By Min-Ling Li
Min-Ling is a Program Coordinator at IEA and works most closely with our high school Apprenticeship Program, through which she meets and interacts with many gifted high school students. Before coming to IEA, she was a high school mathematics teacher.
Going off to college is probably one of my best and most anxious memories. At that point in time, it seemed that all of my prior education was in preparation for this milestone. As a first-generation college student, the plethora of tasks to complete for college applications was overwhelming. I recall that my mom, who completed 6th grade in China before immediately beginning to work, advised me that I had completed all the hard work and all that was left was to communicate my story to people whose actions and opinions we had no control over. My dad, who graduated with a Master’s Degree from Hong Kong Polytechnic University, simply gave me a stern look, smile and nod of encouragement when the subject of college was spoken of. Needless to note, “vini, vidi, vici” (I came, I saw, I conquered), and tada!
That was 10 years ago, and I was curious about how students in our IEA community view higher education now. I have the privilege of working with highly gifted and mature youngsters, and with their help I compiled some of their thoughts, expectations, anxieties, and aspirations about higher education. By sharing this data, I hope to provide information and comfort, tell their stories and compel higher education and the world to prepare for this creative, curious and free-natured group of young adults. I asked students ages 13 through 18 amongst our community of Caroline D. Bradley Scholars, Apprentices and Yunasa Emerging Leaders and Counselors in Training about their outlook on higher education. The data from the 40 respondents is featured below. Thank you to all those who contributed!
When asked, “In what ways do you hope learning as a young adult will be different from high school?”, 80% of students used the words “free,” “freedom” and “autonomy”:
- “I hope that there will be more freedom involved. I like to believe that I am a very independent and intellectually bold thinker, and I know that I apply myself better to long-term projects than busy work. So, I hope that there will be less busy work and more projects/papers to engage with.”
- 82% of students responded similarly to this student, yearning for greater depth and relation to solving problems that affect the world: “I hope that as a young adult I will be able to learn more about the things that matter to me. In high school we often talk about topics that do not interest me, or we talk about topics too shallowly. I hope to be able to learn with greater understanding and purpose.”
- Students also expressed a need to learn based on their pace: “I hope to have more freedom to choose what I learn and to be able to make my own choices regarding the course material and pace as opposed to having to follow strict guidelines.”

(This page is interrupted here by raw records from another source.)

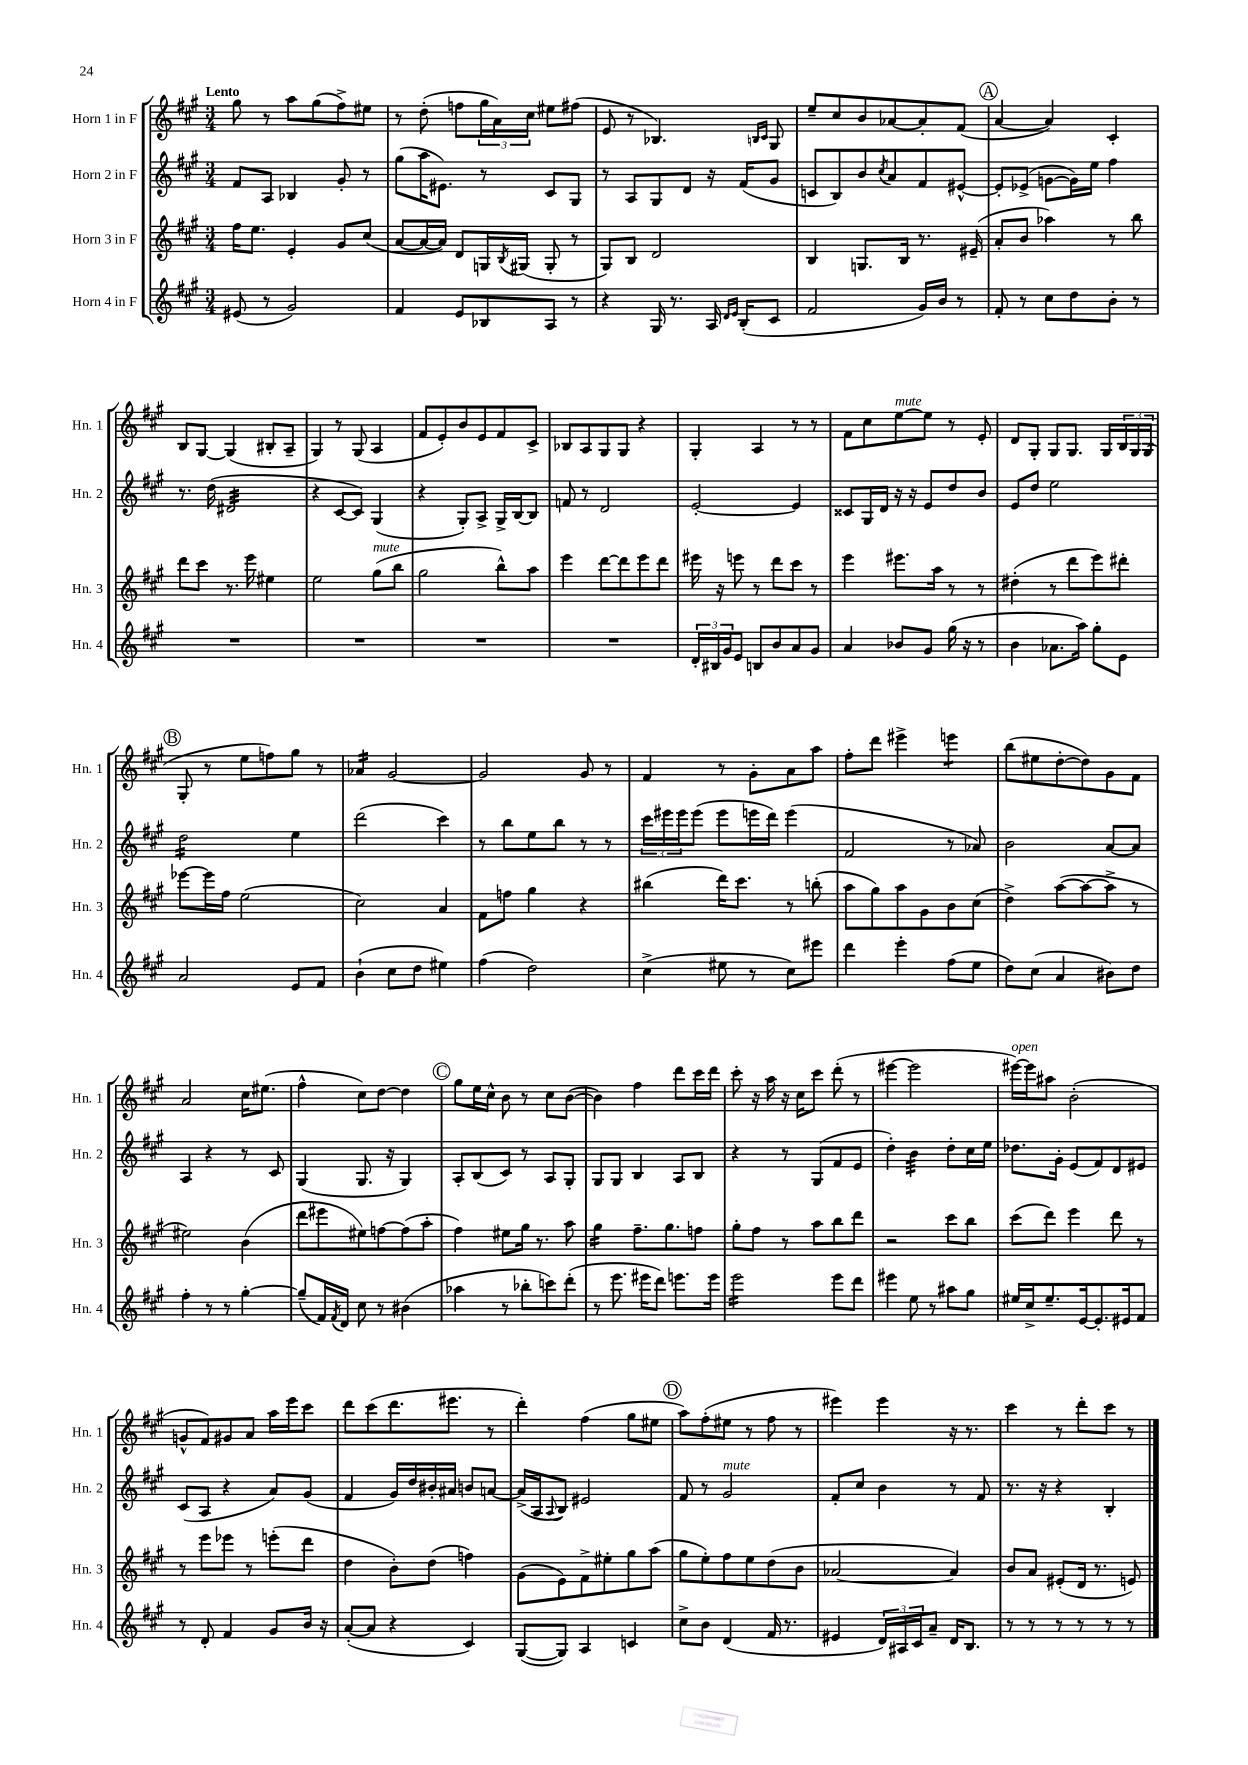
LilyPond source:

<<
\new StaffGroup <<
\new Staff = "s0" \with { instrumentName = "Horn 1 in F" shortInstrumentName = "Hn. 1" } {
    \clef treble \key a \major \numericTimeSignature \time 3/4 \tempo "Lento"
    gis''8 r8 a''8 gis''8( fis''8->) eis''8 |
    r8 d''8-.( f''8 \tuplet 3/2 { gis''16 a'16) cis''16 } eis''8 fis''8( |
    e'8 r8 bes4.) \grace { b16 cis'16 } gis8 |
    e''8-- cis''8 b'8 aes'8~ aes'8-. fis'8( |
    \mark \markup { \circle "A" } a'4~ a'4) cis'4-. |
    b8 gis8~ gis4( bis8-. a8-- |
    gis4) r8 gis8( a4 |
    fis'8 e'8-.) b'8 e'8 fis'8 cis'8-> |
    bes8 a8 gis8 gis8 r4 |
    gis4-. a4 r8 r8 |
    fis'8 cis''8 e''8~^\markup { \italic "mute" } e''8 r8 e'8-. |
    d'8 gis8-. gis8 gis8. gis16 \tuplet 3/2 { b16 gis16 gis16( } |
    \mark \markup { \circle "B" } gis8-. r8 e''8 f''8) gis''8 r8 |
    aes'4:16 gis'2~ |
    gis'2 gis'8 r8 |
    fis'4 r8 gis'8-. a'8 a''8 |
    fis''8-. d'''8 eis'''4-> e'''4:8 |
    b''8( eis''8 d''8~-. d''8) gis'8 fis'8 |
    a'2 cis''16 eis''8.( |
    fis''4-^ cis''8) d''8~ d''4 |
    \mark \markup { \circle "C" } gis''8 e''16 cis''16-^ b'8 r8 cis''8 b'8~( |
    b'4) fis''4 d'''8 cis'''16 d'''16 |
    cis'''8-. r16 a''16 r16 cis''16 cis'''8 d'''8-.( r8 |
    eis'''4~ eis'''2 |
    eis'''16~^\markup { \italic "open" }) eis'''16 ais''8 b'2-.( |
    g'8-^ fis'8) gis'8 a'8 a''16 e'''16 cis'''8 |
    d'''8 cis'''8( d'''8. eis'''8. r8 |
    d'''4-.) fis''4( gis''8 eis''8 |
    \mark \markup { \circle "D" } a''8) fis''8-.( eis''8 r8 fis''8 r8 |
    eis'''4) eis'''4 r16 r8. |
    cis'''4 r8 d'''8-. cis'''8 r8 \bar "|." |
}
\new Staff = "s1" \with { instrumentName = "Horn 2 in F" shortInstrumentName = "Hn. 2" } {
    \clef treble \key a \major \numericTimeSignature \time 3/4
    fis'8 a8 bes4 gis'8-. r8 |
    gis''8( a''16 eis'8.) r8 cis'8 gis8 |
    r8 a8 gis8 d'8 r16 fis'16( gis'8 |
    c'8 b8) b'8 \acciaccatura { cis''8 } a'8 fis'8 eis'8~-^ |
    \mark \markup { \circle "A" } eis'8-. ees'8->( g'8~ g'16) e''16 fis''4 |
    r8. d''16( dis'2:32 |
    r4 cis'8~ cis'8) gis4( |
    r4 gis8-.) a8-> gis16-> b16~ b8 |
    f'8 r8 d'2 |
    e'2~-. e'4 |
    cisis'8 gis16 d'16 r16 r16 e'8 d''8 b'8 |
    e'8 d''8 e''2 |
    \mark \markup { \circle "B" } d''2:16 e''4 |
    d'''2( cis'''4) |
    r8 b''8 e''8 b''8 r8 r8 |
    \tuplet 3/2 { cis'''16 eis'''16 eis'''16 } eis'''8( eis'''8 e'''16 d'''16) e'''4( |
    fis'2 r8 aes'8) |
    b'2 a'8~ a'8 |
    a4 r4 r8 cis'8 |
    gis4( gis8. r16 gis4) |
    \mark \markup { \circle "C" } a8-. b8( cis'8) r8 a8 gis8-. |
    gis8 gis8 b4 a8 b8 |
    r4 r8 gis8( fis'8 e'8 |
    d''4-.) b'4:32 d''8-. cis''16 e''16 |
    des''8. gis'16-. e'8( fis'8) d'8 eis'8 |
    cis'8( a8 r4 a'8) gis'8( |
    fis'4 gis'16) d''16 bis'16-. ais'16 b'8 a'8~ |
    a'16->( a16 \appoggiatura { a8 } b8) eis'2 |
    \mark \markup { \circle "D" } fis'8 r8 gis'2^\markup { \italic "mute" } |
    fis'8-. cis''8 b'4 r8 fis'8 |
    r8. r16 r4 b4-. \bar "|." |
}
\new Staff = "s2" \with { instrumentName = "Horn 3 in F" shortInstrumentName = "Hn. 3" } {
    \clef treble \key a \major \numericTimeSignature \time 3/4
    fis''16 e''8. e'4-. gis'8 cis''8( |
    a'8~ a'16~ a'16) d'8 g16 \acciaccatura { b8 } gis16( gis8-. r8 |
    gis8) b8 d'2 |
    b4 g8. b16 r8. eis'16--( |
    \mark \markup { \circle "A" } a'8-. b'8 aes''4) r8 b''8 |
    d'''8 cis'''8 r8. e'''16 eis''4 |
    e''2 gis''8^\markup { \italic "mute" }( b''8 |
    gis''2 b''8-^) a''8 |
    e'''4 d'''8~ d'''8 e'''8 d'''8 |
    eis'''16 r16 e'''8 r8 d'''8 cis'''8 r8 |
    e'''4 eis'''8. a''16 r8 r8 |
    dis''4-.( r8 d'''8 e'''8) dis'''8-. |
    \mark \markup { \circle "B" } ees'''8~ ees'''16 fis''16 e''2( |
    cis''2) a'4 |
    fis'8 f''8 gis''4 r4 |
    bis''4( d'''16) cis'''8. r8 b''8-.( |
    a''8 gis''8) a''8 gis'8 b'8 cis''8( |
    d''4->) a''8~( a''8~ a''8-> r8 |
    eis''2) b'4( |
    d'''8 eis'''8 eis''8) f''8~ f''8( a''8-. |
    \mark \markup { \circle "C" } fis''4) eis''8 gis''16 r8. a''8 |
    gis''4:16 fis''8.-- gis''8. f''8 |
    gis''8-. fis''8 r8 a''8 b''8 d'''8 |
    r2 cis'''8 b''8 |
    cis'''8( d'''8) e'''4 d'''8 r8 |
    r8 e'''8 ees'''8 r8 e'''8-.( d'''8 |
    d''4 b'8-.) d''8( f''4) |
    gis'8( e'8) fis'8-> eis''8-. gis''8 a''8( |
    \mark \markup { \circle "D" } gis''8 e''8-.) fis''8 e''8 d''8( b'8 |
    aes'2~ aes'4) |
    b'8 a'8 eis'8-.( d'16 r8. e'8) \bar "|." |
}
\new Staff = "s3" \with { instrumentName = "Horn 4 in F" shortInstrumentName = "Hn. 4" } {
    \clef treble \key a \major \numericTimeSignature \time 3/4
    eis'8( r8 gis'2) |
    fis'4 e'8 bes8 a8 r8 |
    r4 gis16 r8. a16 \grace { d'16 e'16 } b16-.( cis'8 |
    fis'2 gis'16) b'16 r8 |
    \mark \markup { \circle "A" } fis'8-. r8 cis''8 d''8 b'8-. r8 |
    R2. |
    R2. |
    R2. |
    R2. |
    \tuplet 3/2 { d'16-. bis16 gis'16 } e'8 b8 b'8 a'8 gis'8 |
    a'4 bes'8 gis'8 gis''16( r16 r8 |
    b'4 aes'8. a''16) gis''8-. e'8 |
    \mark \markup { \circle "B" } a'2 e'8 fis'8 |
    b'4-!( cis''8 d''8 eis''4) |
    fis''4( d''2) |
    cis''4->( eis''8 r8 cis''8) eis'''8 |
    d'''4 e'''4-. fis''8( e''8 |
    d''8) cis''8( a'4 bis'8) d''8 |
    fis''4-. r8 r8 gis''4~-. |
    gis''8--( fis'16) \acciaccatura { fis'8 } d'16 cis''8 r8 bis'4( |
    \mark \markup { \circle "C" } aes''4 r8 bes''8-. c'''8) d'''8-.( |
    r8 e'''8. eis'''16 d'''8) e'''8. e'''16 |
    e'''2:16 e'''8 d'''8 |
    eis'''4 e''8 r8 ais''8 gis''8 |
    eis''16 cis''16-> eis''8.-- e'16~ e'8.-. eis'16 fis'8 |
    r8 d'8-. fis'4 gis'8 b'16 r16 |
    a'8~-.( a'8 r4 cis'4) |
    gis8~( gis8) a4 c'4 |
    \mark \markup { \circle "D" } cis''8-> b'8 d'4( fis'16 r8. |
    eis'4 \tuplet 3/2 { d'16) ais16 cis'16 } a'8-- d'16 b8. |
    r8 r8 r8 r8 r8 r8 \bar "|." |
}
>>
>>
\layout { \context { \Score \remove "Bar_number_engraver" } }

When asked, “In what ways do you hope learning as a young adult will be similar to high school?”, all students expressed wanting diverse, passionate and inspiring teachers and peers, with responses like:
- “Hopefully it will be just as easy to befriend the people around me, and the classes and my peers will be able to challenge me academically and personally.”
- “I have been fortunate to be around many top teachers and students and hope to continue enjoying the chance to work with similarly talented people.”
Getting There: Anxieties
Many students expressed that the daunting task of completing applications for college will be the toughest part of the application and selection process. Students also commented that their difficulty in choosing a major leads to difficulty in choosing a college. The prospect of maintaining a high GPA is always on their minds as well.
Students are also concerned about a variety of factors that go beyond the application process, including:
- Not being accepted into top choice schools (50%)
- Taking on a significant amount of debt to pay for a degree (45%)
- Not receiving enough financial aid to attend a top choice school (37%)
- Choosing a college that turns out to be a bad fit (37%), with several respondents emphasizing outside pressures and expectations placed on them
After attending a public high school, I was surprised by my college tuition and the cost of maintaining a life away from home. The concerns above and the chart of responses below indicate that our students seem to have a good sense of how much college truly costs.
College: Where, What and How?
Students strive to achieve, at a minimum, the degree programs below.
The majors students were most interested in pursuing were primarily in science, technology, engineering, and math (STEM) fields, though many students (41%) were interested in majors in both STEM and humanities fields.
When asked about their “dream” colleges – assuming acceptance and cost were not factors – many students listed 3-5 colleges. This chart demonstrates which schools were mentioned most frequently:
One student responded with a particularly insightful answer: “My ‘dream college’ would be where I could personalize everything to my interests, from classes to social life, to dorm. I’d also like to make a smooth, worriless transition into a stable job after college, so having connections/internships as part of programs would definitely be a plus.”
Respondents also told me the states in which they would like to live as young adults, which can have an influence on their college choice. California, Massachusetts, and New York were favorites.
Our highly gifted middle school and high school students are revving up for learning more beyond their current settings. They are aware of their challenges and practical in their approach, but is the world offering what these students need?
As I interact with these students, I can see their potential to be leaders and innovators, but as always they need the support and learning opportunities to hone their knowledge and skills. At IEA, we hope that we are helping these students pursue their dreams and accomplish their aspirations and that we are helping educators understand what these students need to do so as well.